Where Art. 14 GDPR applies, we provide transparent information on categories, purposes, recipients and retention periods. For customer content, the respective customer is typically responsible for primary notice.

Data: name (if provided), email address, content, meta/header data.

Recipient: our email provider mittwald CM Service GmbH & Co. KG (Germany/EU).

Storage: until completion of the request and up to 12 months thereafter unless longer statutory retention applies.

Legal basis: Art. 6(1)(b) GDPR (contract/pre-contract) and Art. 6(1)(f) GDPR (legitimate interest in replying to requests).

Static links. No data transfer without click.

• no videos
• no maps
• no chat widgets
• no social plugins

• access
• rectification
• erasure
• restriction
• data portability
• objection
• withdraw consent

How to exercise rights: In the app, the privacy panel provides DSAR features for data export and account deletion. You can also contact us via email: support@sandbank.cloud.

If your data is included in a customer’s Customer Content, please direct requests to the respective customer as controller, as we usually cannot associate data subjects without a customer reference.

Sandbank is operated in the EU by default. For specific integrations, provider-side processing outside the EU/EEA may still occur.

• Where an adequacy decision of the EU Commission exists, we rely on that transfer mechanism.
• Otherwise we rely on EU Standard Contractual Clauses (Art. 46 GDPR) and supplementary technical/organizational safeguards.
• The exact transfer scenario depends on the connected provider and its product configuration.

We provide additional details on transfer safeguards on request (support@sandbank.cloud).
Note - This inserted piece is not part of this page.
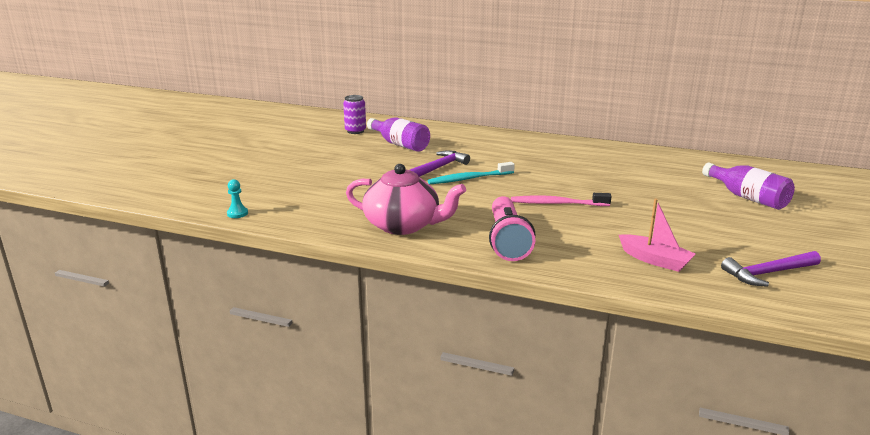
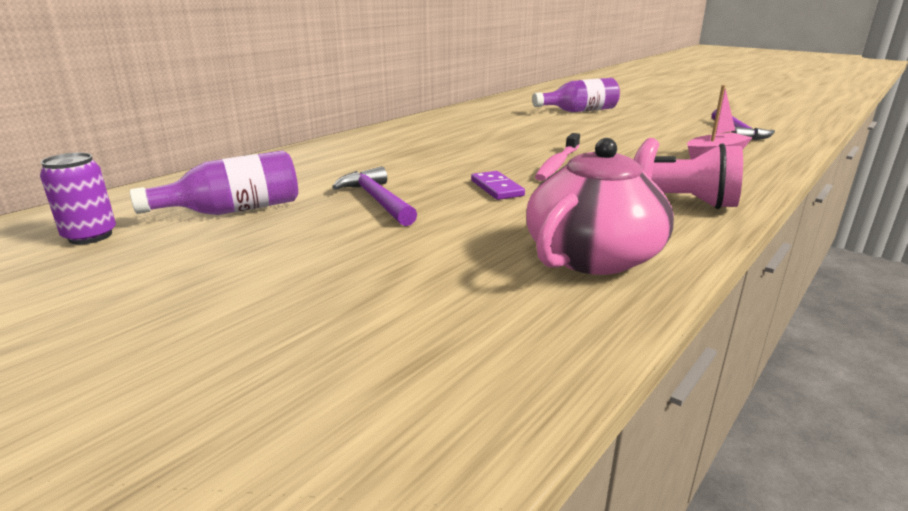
camera: 70 degrees left, 0 degrees up
turquoise pawn [227,179,248,218] -> none
turquoise toothbrush [428,162,515,184] -> none
none -> purple domino [471,171,525,200]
You may lodge a complaint with a supervisory authority. The authority competent for our company is the Independent State Centre for Data Protection Schleswig-Holstein (ULD), Holstenstraße 98, 24103 Kiel, Germany.

No profiling, no automated decisions.

We update this policy when services, legal requirements or technical processes change. The current version is always available on this page.

Subprocessors process personal data on our behalf where necessary for hosting, operations and support. At this time, we only use subprocessors located within the EU.